We use ultrafast multidimensional spectroscopic techniques to explore the photochemistry and photophysics of natural light harvesting complexes, model systems, and photocatalysts, spanning research interests in biology, chemistry, and physics.    

The Anna group uses ultrafast nonlinear spectroscopy to understand photoinitiated processes and dynamics. In order to explore these processes we employ multidimensional spectroscopic methods in both the visible and infrared spectral regions. The major benefit of employing multidimensional spectroscopic techniques is that the resulting spectrum is a frequency-frequency correlation map where each excitation frequency is correlated to each detection frequency. This enables for direct information on couplings, mechanistic pathways and system-bath interactions to be obtained. 

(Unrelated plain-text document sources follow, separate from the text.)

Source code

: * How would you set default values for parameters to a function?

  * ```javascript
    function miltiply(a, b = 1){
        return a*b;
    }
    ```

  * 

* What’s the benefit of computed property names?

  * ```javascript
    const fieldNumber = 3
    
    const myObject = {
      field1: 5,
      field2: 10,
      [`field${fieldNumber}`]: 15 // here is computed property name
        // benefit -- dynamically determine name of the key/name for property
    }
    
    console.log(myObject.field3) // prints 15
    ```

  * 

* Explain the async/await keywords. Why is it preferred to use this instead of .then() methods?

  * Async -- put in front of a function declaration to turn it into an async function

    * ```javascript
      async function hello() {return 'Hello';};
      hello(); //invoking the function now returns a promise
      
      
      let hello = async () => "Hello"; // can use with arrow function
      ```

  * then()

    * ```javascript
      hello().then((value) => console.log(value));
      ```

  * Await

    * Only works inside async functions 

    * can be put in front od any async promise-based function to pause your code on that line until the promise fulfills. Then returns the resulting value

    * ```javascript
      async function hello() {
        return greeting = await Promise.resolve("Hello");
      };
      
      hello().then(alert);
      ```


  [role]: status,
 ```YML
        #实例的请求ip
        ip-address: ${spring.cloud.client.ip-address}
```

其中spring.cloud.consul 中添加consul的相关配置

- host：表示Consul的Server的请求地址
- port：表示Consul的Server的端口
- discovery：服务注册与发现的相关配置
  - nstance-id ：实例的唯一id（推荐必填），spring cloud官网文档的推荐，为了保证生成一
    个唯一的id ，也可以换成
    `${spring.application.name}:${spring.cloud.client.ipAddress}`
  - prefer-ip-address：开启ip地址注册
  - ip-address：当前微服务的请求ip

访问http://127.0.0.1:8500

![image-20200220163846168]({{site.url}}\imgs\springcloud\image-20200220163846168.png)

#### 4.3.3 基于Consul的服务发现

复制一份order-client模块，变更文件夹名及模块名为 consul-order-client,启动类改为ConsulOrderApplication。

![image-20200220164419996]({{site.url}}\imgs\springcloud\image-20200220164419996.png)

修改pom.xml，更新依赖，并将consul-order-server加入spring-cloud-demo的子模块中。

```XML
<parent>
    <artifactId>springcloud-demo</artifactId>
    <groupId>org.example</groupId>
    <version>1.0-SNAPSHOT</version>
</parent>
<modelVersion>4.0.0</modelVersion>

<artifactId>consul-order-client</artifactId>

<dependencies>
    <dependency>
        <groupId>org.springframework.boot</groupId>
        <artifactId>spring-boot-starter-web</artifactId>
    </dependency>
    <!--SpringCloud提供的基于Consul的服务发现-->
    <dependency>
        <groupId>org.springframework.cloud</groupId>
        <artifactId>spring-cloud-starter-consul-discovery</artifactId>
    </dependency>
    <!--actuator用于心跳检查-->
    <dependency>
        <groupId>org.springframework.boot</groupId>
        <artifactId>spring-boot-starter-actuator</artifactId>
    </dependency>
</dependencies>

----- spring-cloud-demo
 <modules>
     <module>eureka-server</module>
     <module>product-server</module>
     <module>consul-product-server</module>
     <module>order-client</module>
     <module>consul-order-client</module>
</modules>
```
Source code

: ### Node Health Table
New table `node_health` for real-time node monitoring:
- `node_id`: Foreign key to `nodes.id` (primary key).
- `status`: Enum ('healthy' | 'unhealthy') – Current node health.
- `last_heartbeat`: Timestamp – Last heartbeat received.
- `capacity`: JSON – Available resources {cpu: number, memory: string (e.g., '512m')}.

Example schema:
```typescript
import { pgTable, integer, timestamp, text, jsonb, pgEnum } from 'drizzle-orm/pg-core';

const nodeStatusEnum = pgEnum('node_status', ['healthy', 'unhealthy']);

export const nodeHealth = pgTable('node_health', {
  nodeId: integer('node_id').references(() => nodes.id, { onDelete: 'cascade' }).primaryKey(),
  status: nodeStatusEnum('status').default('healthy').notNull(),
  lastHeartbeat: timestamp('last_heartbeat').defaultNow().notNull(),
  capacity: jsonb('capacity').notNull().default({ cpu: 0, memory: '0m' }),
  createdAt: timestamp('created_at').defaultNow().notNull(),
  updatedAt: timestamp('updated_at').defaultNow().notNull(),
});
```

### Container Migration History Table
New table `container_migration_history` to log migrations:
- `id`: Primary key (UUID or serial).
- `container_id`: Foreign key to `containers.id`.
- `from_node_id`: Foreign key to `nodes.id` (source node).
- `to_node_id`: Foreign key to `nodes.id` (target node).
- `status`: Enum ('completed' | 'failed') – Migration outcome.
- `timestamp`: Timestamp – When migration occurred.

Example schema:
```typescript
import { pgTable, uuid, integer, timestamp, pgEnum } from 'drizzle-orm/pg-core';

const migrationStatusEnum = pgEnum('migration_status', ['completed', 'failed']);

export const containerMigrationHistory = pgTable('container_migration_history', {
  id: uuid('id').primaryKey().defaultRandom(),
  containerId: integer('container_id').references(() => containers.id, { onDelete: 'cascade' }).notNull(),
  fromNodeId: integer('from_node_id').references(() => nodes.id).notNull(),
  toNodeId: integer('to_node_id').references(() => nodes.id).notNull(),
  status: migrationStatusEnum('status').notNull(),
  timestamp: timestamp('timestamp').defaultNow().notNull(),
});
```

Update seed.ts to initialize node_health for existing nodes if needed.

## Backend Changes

Electronic spectroscopy can be used to gain insight into the photoinitiated dynamics of systems where there are distinct spectroscopic features in the visible spectrum that can be mapped back to structural aspects of the system. However, spectroscopic reporters for different states of the system may not always be resolvable in the visible spectral region. In this scenario one can benefit from employing vibrational spectroscopy, where specific groups of nuclei have distinct vibrational features that are very sensitive to the solvent environment. We employ both visible and infrared spectroscopies to explore dynamics and photoinitiated processes.